Elsewhere, shares of India's Adani Group companies fell sharply again on Friday as ripples from a market rout disrupted parliament for a second day, driving fears of investment contagion across the country following last week's critical research report by a U.S. short-seller.

Seven listed Adani enterprises lost more than half their market capitalisation, which shrivelled to less than $100 billion, after the Hindenburg Research report raised questions about the conglomerate's debt levels and use of tax havens.

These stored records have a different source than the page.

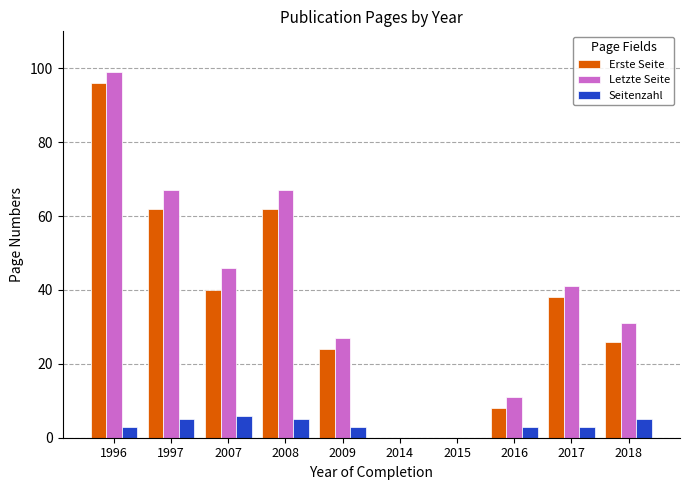

At which category is the sum across all series the highest?

1996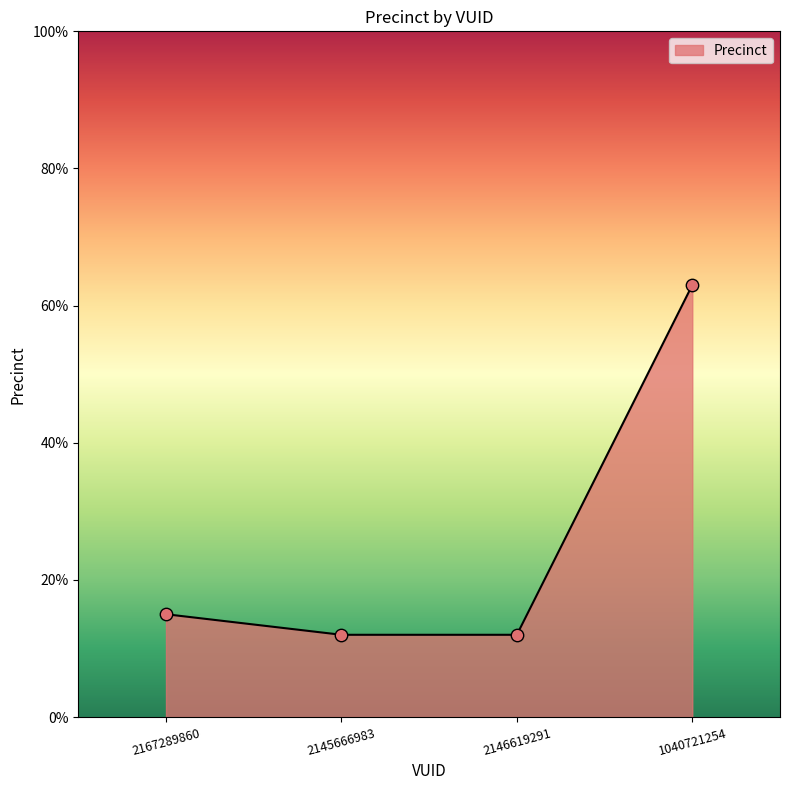

What is the change in value from 2146619291 to 1040721254?

+51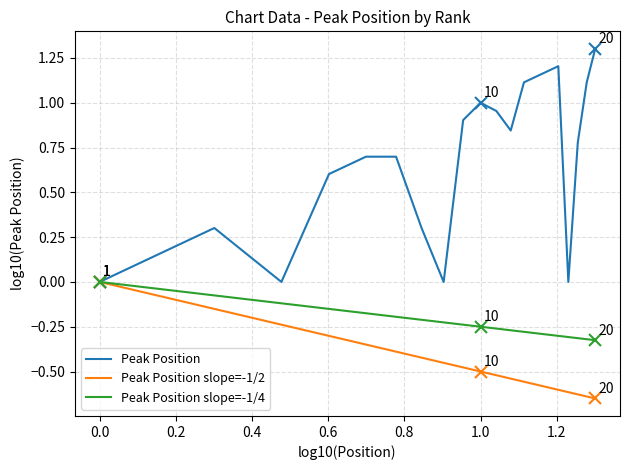

What is the maximum value shown in the chart?

1.3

The group shelved its $2.5-billion share sale on Wednesday,

S&P Dow Jones Indices said it would drop the Adani Enterprises flagship from widely-used sustainability indices on Feb. 7, blunting their appeal for environment-conscious investors.

Key developments that may provide direction to U.S. markets later on Friday:

* U.S. Jan employment report, Jan ISM service sector survey

* U.S. corp earnings: Cigna, Aon, Regeneron Pharmaceuticals, Zimmer Biomet, LyondellBasell, Cboe Global Markets, Church & Dwight.